A lawyer I have known for many years and whom I admire, recently received a defense verdict after a four-week trial. His pain over the phone in talking to me was understandably palpable. I was thought about what Adlai Stephenson said when he was asked how he felt after losing his run for presidency of the United States. He said “I was reminded of a story that Abraham Lincoln used to tell. He was asked how he felt once, after an unsuccessful election attempt. He replied that he felt like a little boy who had stubbed his toe in the dark and reported that he was too old to cry, but it hurt too much to laugh.”

I have written several times in this blog about dealing with failure  as a plaintiff’s attorney in trying cases for our clients. We know that with the exception of a rare few, there is no way to get around it:  if you try cases for living you will lose some. Of course there is more than one way to lose a case. There are cases where  the verdict is less than  the offer and there are cases where there is a defense verdict.  And, here are cases where the verdict  should have been considerably more  than what was obtained.  Remember the apocryphal story  about the lawyer who was bragging about his  $1 million verdict when exasperated friend  finally said to him:  “Bill,  I’ll how to get a $1 million verdict like yours.” His friends said  “How?”  The response was “Just have a $5 million case like the one you tried.” However the loss, it still hurts.

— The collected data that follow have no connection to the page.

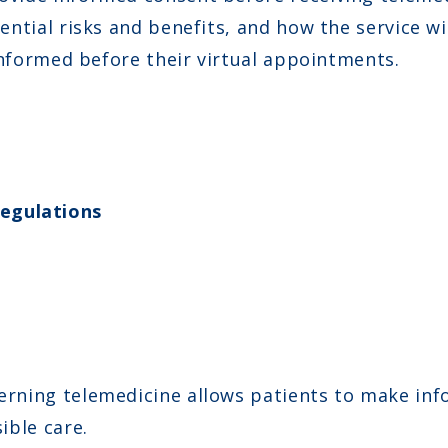
tential risks and benefits, and how the service 
 informed before their virtual appointments.
egulations
rning telemedicine allows patients to make inf
ible care.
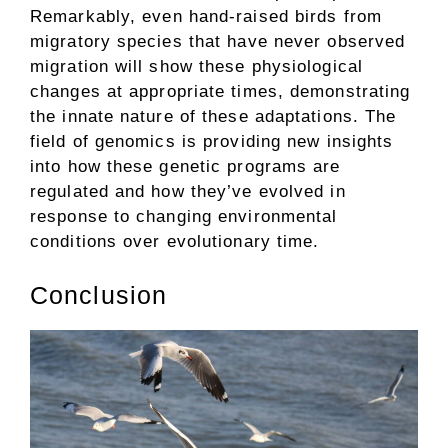
Remarkably, even hand-raised birds from
migratory species that have never observed
migration will show these physiological
changes at appropriate times, demonstrating
the innate nature of these adaptations. The
field of genomics is providing new insights
into how these genetic programs are
regulated and how they’ve evolved in
response to changing environmental
conditions over evolutionary time.
Conclusion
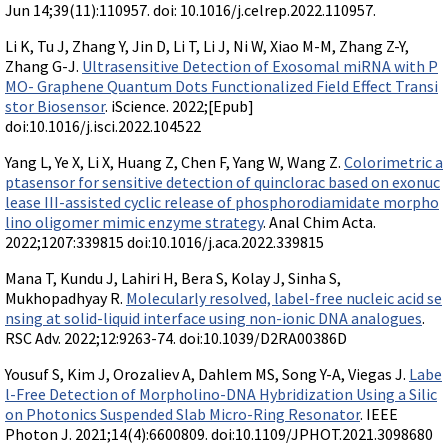
Jun 14;39(11):110957. doi: 10.1016/j.celrep.2022.110957.
Li K, Tu J, Zhang Y, Jin D, Li T, Li J, Ni W, Xiao M-M, Zhang Z-Y,
Zhang G-J.
Ultrasensitive Detection of Exosomal miRNA with P
MO- Graphene Quantum Dots Functionalized Field Effect Transi
stor Biosensor
. iScience. 2022;[Epub]
doi:10.1016/j.isci.2022.104522
Yang L, Ye X, Li X, Huang Z, Chen F, Yang W, Wang Z.
Colorimetric a
ptasensor for sensitive detection of quinclorac based on exonuc
lease III-assisted cyclic release of phosphorodiamidate morpho
lino oligomer mimic enzyme strategy
. Anal Chim Acta.
2022;1207:339815 doi:10.1016/j.aca.2022.339815
Mana T, Kundu J, Lahiri H, Bera S, Kolay J, Sinha S,
Mukhopadhyay R.
Molecularly resolved, label-free nucleic acid se
nsing at solid-liquid interface using non-ionic DNA analogues
.
RSC Adv. 2022;12:9263-74. doi:10.1039/D2RA00386D
Yousuf S, Kim J, Orozaliev A, Dahlem MS, Song Y-A, Viegas J.
Labe
l-Free Detection of Morpholino-DNA Hybridization Using a Silic
on Photonics Suspended Slab Micro-Ring Resonator
. IEEE
Photon J. 2021;14(4):6600809. doi:10.1109/JPHOT.2021.3098680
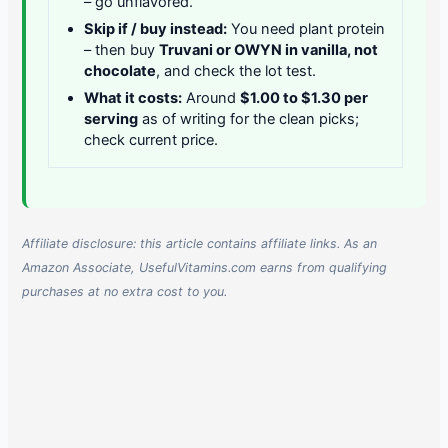
– go unflavored.
Skip if / buy instead:
You need plant protein
– then buy
Truvani or OWYN in vanilla, not
chocolate
, and check the lot test.
What it costs:
Around
$1.00 to $1.30 per
serving
as of writing for the clean picks;
check current price.
Affiliate disclosure: this article contains affiliate links. As an
Amazon Associate, UsefulVitamins.com earns from qualifying
purchases at no extra cost to you.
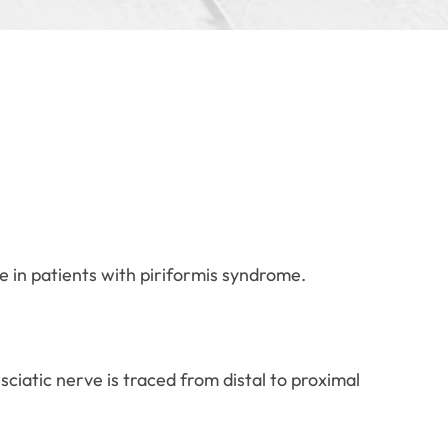
e in patients with piriformis syndrome.
sciatic nerve is traced from distal to proximal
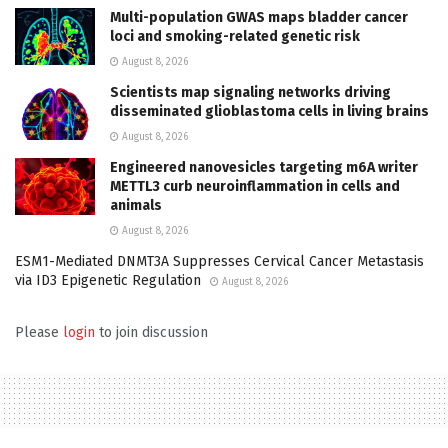
Multi-population GWAS maps bladder cancer
loci and smoking-related genetic risk
August 8, 2026
Scientists map signaling networks driving
disseminated glioblastoma cells in living brains
August 8, 2026
Engineered nanovesicles targeting m6A writer
METTL3 curb neuroinflammation in cells and
animals
August 8, 2026
ESM1-Mediated DNMT3A Suppresses Cervical Cancer Metastasis
via ID3 Epigenetic Regulation
August 8, 2026
Please
login
to join discussion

Winston Churchill said ” Success is not final, failure is not fatal: it is the courage to continue that counts ” Theodore Roosevelt echoed that thought when he said:  “It is hard to fail, but it is worse never to have tried to succeed.” So, what are the ways in which we  might consider dealing with the pain of failure?  Here are some:

  1.  Resist the need  for approval of others.  Very often  the pain of our failure is really  rooted in our ego as it relates to not wanting to be judged by others or losing there esteem.  We are too easily influenced by  what other people say or think about us  and our performance.  Giving our power away to others by allowing them  to determine how we feel about ourselves is a serious  mistake.
  2. Adjust your point of view.  How we frame the situation determines our attitude.  Mistakes and failure are rarely as bad  as they seem at the time. This is not the end of the world  even though it may be  painful now. Adopting a  new attitude is one of the best things you can do  to shift your perspective and belief system. Reframe your view and embrace a positive association  of learning from  the experience. Every great accomplishment and every great person  has had failure  which propelled them in some way  to a  higher level of success. Michael Jordan once pointed out:  “I have missed more than 9000 shots in my career. I have lost almost 300 games. On 26 occasions I’ve been entrusted to take the game-winning shot and I missed. I have failed over and over and over again in my life  and that is why I was able to succeed.”  There are numerous examples  of great people  who overcame  painful failure.
  3. Neural linguistic programming  teaches that there is no such thing as failure, only useful  feedback. When our carefully laid plans have not gone as we wanted, we think we had failed. In fact we need to know  whether we are on the right path and  feedback tells us  the answer.  By failure  we learn to overcome obstacles. There is a clear difference in thinking  about our experiences as either feedback  failure. Take stock, learn and adapt.

William Ernest Henley  in his poem  Invictus  wrote the  great  lines :

“Out of the night that covers me, Black as the pit from pole to pole,  I thank whatever gods may be for my unconquerable soul.  in the fell clutch of circumstance I have not winced  nor cried aloud.  under the bludgeoning of chance my head is bloody,  but unbowed.”

After a reasonable mourning period,  we need to  pick ourselves up  and  move ahead  with renewed determination  as well as wisdom  from the experience. In John Dryden’s poem Johnnie Armstrong  last good night  he writes:  “Fight on my merry men all,  I’m a little wounded, but I’m not slain.  I will lay me down for to bleed a while,  then all rise and fight with you again.” Rise up, pull yourself together and renew the battle with wisdom from the experience you have not had before. Be strong and fight on.